Snouck seperti mendapat durian
runtuh. Naskah itu dia berikan pada kantor Menteri Daerah Jajahan Belanda.
Snouck bahkan secara berani menawarkan diri sebagai tenaga ilmuwan yang akan
dapat memberikan gambaran lebih lengkap tentang Aceh.
Dalam makalah yang singkat ini
penulis ingin mengupas tentang seorang orientalis Belanda dia adalah Christian Snouck Hurgronje (1857-1936M),
dari pemikirannya tentang Islam dan sikap muslim terhadapnya, semuga bermafaat.
BAB
II PEMBAHASAN
1. Biografi
Christiaan Snouck Hurgronje
Christiaan
Snouck Hurgronje (lahir di Tholen, Oosterhout, 8 Februari 1857 – meninggal di
Leiden, 26 Juni 1936 pada umur 79 tahun) adalah orientalis Belanda.
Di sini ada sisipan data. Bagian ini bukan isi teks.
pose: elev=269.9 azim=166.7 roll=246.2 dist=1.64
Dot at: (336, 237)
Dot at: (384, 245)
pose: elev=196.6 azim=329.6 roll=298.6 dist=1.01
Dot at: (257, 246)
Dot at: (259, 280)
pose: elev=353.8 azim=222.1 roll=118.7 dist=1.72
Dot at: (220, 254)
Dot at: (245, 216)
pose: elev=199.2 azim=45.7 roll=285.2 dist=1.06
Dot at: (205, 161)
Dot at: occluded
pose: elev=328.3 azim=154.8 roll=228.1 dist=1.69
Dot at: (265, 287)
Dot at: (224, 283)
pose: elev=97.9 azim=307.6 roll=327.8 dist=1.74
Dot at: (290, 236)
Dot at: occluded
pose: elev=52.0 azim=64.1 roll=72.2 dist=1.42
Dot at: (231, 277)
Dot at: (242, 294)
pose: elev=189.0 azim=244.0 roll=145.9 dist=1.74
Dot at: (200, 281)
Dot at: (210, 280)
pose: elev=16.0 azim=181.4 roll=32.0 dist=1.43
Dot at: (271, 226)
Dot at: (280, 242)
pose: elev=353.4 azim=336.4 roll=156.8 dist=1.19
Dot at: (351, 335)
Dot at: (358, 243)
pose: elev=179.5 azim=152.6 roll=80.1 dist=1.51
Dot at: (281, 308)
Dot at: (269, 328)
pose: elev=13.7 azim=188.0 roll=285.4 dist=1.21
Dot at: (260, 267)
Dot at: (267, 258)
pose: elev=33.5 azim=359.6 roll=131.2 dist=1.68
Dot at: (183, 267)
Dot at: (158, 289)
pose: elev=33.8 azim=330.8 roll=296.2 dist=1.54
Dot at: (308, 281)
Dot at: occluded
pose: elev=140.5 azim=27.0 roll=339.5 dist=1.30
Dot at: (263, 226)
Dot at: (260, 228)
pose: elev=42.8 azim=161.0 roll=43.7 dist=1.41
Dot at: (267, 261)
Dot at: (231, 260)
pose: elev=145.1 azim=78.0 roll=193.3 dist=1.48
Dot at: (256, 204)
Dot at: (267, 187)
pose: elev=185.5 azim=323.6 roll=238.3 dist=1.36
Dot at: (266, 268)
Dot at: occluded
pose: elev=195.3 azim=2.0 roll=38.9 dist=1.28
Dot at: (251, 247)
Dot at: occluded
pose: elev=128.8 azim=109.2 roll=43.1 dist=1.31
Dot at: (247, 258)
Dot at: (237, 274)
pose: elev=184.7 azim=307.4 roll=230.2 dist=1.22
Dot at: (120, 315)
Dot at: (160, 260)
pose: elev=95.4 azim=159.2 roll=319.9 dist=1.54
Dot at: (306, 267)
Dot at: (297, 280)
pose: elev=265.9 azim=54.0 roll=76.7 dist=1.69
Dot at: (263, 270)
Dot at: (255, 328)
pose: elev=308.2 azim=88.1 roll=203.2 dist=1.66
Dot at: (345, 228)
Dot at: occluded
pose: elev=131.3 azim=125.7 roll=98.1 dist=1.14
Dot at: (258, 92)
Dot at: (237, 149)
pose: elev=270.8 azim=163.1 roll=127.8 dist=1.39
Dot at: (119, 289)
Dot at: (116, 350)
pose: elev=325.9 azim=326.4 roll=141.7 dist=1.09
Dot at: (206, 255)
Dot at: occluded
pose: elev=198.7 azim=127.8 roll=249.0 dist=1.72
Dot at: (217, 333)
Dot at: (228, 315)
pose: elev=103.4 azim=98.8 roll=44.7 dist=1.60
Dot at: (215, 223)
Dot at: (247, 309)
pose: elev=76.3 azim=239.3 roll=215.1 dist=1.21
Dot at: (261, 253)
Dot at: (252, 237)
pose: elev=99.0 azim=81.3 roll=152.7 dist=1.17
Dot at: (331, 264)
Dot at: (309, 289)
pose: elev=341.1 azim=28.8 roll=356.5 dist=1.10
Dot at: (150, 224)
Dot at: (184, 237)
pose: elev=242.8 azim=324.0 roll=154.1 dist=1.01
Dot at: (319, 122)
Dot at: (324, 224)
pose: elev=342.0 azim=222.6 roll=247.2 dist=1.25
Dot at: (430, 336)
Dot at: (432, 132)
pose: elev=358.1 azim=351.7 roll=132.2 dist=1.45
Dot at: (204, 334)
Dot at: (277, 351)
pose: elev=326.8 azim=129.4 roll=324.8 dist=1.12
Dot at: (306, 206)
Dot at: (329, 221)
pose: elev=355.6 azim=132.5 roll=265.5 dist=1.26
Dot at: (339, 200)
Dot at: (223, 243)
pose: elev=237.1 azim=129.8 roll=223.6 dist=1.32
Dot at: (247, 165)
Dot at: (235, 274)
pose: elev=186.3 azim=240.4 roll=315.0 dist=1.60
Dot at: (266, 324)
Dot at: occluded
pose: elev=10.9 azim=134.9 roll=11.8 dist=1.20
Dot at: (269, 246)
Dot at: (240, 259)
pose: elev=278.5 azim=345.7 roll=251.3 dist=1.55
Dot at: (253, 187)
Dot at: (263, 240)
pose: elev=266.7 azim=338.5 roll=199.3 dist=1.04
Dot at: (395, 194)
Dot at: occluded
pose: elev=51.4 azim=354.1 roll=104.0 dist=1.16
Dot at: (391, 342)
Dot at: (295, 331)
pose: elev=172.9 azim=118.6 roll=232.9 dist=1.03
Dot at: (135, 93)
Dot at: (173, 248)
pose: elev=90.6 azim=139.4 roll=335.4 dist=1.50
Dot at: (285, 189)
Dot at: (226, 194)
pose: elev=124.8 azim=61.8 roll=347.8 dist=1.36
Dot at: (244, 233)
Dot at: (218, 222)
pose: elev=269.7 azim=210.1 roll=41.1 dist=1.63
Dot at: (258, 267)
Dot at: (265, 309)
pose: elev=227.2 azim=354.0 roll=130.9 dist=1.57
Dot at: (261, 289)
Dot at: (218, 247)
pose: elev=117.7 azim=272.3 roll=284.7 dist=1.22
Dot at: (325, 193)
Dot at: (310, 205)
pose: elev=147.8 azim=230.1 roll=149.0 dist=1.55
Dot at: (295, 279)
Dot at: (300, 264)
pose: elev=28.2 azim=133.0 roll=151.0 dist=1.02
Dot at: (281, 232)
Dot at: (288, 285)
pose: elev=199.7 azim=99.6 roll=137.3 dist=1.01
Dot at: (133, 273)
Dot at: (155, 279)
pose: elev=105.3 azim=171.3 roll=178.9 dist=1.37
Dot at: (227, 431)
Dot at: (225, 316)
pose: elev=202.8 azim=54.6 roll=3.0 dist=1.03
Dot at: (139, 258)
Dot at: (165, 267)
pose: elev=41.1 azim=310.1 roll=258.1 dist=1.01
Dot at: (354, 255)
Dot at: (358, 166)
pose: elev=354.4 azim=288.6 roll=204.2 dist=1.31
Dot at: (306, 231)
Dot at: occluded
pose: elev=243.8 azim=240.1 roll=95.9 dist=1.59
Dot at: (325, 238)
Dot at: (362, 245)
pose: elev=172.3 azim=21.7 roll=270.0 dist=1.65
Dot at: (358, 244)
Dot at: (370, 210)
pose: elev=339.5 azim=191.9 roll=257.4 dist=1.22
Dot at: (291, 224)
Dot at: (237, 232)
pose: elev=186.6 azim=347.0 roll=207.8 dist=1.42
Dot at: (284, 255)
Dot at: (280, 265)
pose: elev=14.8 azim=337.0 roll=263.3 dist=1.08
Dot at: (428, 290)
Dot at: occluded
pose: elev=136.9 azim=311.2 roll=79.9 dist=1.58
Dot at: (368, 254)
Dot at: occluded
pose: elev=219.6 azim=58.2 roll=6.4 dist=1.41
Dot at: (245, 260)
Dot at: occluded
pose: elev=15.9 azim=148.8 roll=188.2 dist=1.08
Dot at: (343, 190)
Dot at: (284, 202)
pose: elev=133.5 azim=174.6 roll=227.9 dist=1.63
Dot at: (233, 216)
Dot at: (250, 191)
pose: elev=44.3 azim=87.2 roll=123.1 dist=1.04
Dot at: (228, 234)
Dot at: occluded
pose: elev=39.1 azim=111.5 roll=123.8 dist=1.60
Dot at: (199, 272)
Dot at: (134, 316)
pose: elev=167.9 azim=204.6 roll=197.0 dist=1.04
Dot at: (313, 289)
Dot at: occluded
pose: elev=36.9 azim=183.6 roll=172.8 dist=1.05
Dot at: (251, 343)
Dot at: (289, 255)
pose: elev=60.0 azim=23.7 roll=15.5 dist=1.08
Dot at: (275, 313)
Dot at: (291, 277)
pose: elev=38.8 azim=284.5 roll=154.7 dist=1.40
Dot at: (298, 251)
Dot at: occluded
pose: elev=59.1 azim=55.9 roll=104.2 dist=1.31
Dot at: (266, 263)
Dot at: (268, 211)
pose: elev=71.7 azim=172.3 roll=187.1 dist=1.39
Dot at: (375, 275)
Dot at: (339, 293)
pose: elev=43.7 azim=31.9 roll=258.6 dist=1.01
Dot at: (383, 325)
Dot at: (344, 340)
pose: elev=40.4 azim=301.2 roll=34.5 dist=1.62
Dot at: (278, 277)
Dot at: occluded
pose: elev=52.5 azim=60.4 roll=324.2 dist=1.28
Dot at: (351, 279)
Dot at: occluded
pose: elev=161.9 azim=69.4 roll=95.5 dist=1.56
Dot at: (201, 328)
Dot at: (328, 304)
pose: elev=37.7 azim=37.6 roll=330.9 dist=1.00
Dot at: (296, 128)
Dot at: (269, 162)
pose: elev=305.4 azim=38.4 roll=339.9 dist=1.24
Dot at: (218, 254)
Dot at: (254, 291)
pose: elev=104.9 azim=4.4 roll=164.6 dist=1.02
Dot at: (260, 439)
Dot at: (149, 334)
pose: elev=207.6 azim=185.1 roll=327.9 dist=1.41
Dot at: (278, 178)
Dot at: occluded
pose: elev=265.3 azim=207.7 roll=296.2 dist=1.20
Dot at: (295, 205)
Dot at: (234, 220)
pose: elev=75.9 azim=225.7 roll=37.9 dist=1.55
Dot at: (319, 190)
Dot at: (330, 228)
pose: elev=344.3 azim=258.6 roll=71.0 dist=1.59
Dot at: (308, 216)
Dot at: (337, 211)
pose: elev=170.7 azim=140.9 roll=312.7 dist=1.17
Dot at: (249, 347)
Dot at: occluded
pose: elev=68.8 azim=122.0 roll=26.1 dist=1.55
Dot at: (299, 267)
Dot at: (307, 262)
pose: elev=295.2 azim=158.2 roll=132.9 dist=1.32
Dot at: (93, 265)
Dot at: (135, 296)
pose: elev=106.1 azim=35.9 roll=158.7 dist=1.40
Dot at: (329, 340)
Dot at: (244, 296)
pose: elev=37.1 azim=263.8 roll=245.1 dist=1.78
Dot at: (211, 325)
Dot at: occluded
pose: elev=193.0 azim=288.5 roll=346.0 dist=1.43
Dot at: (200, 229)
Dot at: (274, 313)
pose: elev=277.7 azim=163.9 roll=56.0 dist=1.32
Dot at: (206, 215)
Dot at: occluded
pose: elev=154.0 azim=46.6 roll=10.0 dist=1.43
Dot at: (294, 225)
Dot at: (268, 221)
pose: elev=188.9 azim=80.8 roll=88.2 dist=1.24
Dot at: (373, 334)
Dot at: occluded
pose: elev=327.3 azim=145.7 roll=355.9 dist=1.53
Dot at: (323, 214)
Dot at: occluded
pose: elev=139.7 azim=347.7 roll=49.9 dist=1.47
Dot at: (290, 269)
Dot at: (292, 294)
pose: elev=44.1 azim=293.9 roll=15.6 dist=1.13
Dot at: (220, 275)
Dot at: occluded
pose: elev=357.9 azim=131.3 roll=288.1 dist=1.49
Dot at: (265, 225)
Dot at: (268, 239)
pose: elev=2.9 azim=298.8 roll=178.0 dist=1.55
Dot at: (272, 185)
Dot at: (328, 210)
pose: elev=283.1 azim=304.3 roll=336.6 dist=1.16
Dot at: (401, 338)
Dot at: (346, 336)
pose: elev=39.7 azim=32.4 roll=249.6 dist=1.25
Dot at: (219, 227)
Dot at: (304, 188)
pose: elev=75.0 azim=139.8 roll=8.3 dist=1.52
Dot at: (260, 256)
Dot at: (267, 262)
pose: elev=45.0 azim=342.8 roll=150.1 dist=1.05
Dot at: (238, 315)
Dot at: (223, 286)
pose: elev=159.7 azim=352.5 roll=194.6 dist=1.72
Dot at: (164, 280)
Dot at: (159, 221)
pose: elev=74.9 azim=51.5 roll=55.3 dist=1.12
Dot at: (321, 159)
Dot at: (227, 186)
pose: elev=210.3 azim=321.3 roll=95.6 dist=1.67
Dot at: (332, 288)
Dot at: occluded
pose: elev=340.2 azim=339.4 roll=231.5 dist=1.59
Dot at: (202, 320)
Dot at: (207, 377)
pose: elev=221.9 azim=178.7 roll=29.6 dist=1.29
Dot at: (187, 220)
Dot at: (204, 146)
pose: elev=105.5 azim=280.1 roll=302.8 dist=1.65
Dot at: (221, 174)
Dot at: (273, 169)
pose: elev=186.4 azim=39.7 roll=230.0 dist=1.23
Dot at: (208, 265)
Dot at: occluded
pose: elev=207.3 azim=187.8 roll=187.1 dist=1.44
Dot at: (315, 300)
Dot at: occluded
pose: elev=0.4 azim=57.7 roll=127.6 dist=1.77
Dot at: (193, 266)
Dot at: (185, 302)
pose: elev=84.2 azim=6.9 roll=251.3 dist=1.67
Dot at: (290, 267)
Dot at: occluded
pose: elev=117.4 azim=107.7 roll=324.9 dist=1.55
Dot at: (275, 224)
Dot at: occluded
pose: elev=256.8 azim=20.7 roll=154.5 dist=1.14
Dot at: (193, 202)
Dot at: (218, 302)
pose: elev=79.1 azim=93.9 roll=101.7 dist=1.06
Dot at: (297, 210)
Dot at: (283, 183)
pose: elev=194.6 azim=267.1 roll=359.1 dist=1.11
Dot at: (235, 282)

Seperti
ayah, kakek, dan kakek buyutnya yang betah menjadi pendeta Protestan, Snouck
pun sedari kecil sudah diarahkan pada bidang teologi. Tamat sekolah menengah,
dia melanjutkan ke Universitas Leiden untuk mata kuliah Ilmu Teologi dan Sastra
Arab, 1875. Lima tahun kemudian, dia tamat dengan predikat cum laude dengan
disertasi Het Mekaansche Feest (Perayaan di Mekah). Tak cukup bangga dengan
kemampuan bahasa Arabnya, Snouck kemudian melanjutkan pendidiklan ke Mekkah,
1884. Di Mekkah, keramahannya dan naluri intelektualnya membuat para ulama tak
segan membimbingnya. Dan untuk kian merebut hati ulama Mekkah, Snouck memeluk
Islam dan berganti nama menjadi Abdul Ghaffar.[1]
2. Pemikiran Christiaan
Snouck Hurgronje
Snouck memulai kegiatan
mengajarnya di Leiden dan Delf di Sekolah Calon Pegawai Indonesia. Dengan
meninggalnya A.W.T. Joynboll tahun 1887, Snouck ditugasi menggatikan posisinya
di Delf, namun Snouck lebih memilih mengajar bidang syariat Islam di
Universitas Leiden.
Pada 1889, dia menginjakkan kaki di
Pulau Jawa, dan mulai meneliti pranata Islam di masyarakat pribumi
Hindia-Belanda, khususnya Aceh. Setelah Aceh dikuasai Belanda, 1905, Snouck
mendapat penghargaan yang luar biasa. Setahun kemudian dia kembali ke Leiden,
dan sampai wafatnya,26 Juni 1936, dia tetap menjadi penasihat utama Belanda
untuk urusan penaklukan pribumi di Nusantara.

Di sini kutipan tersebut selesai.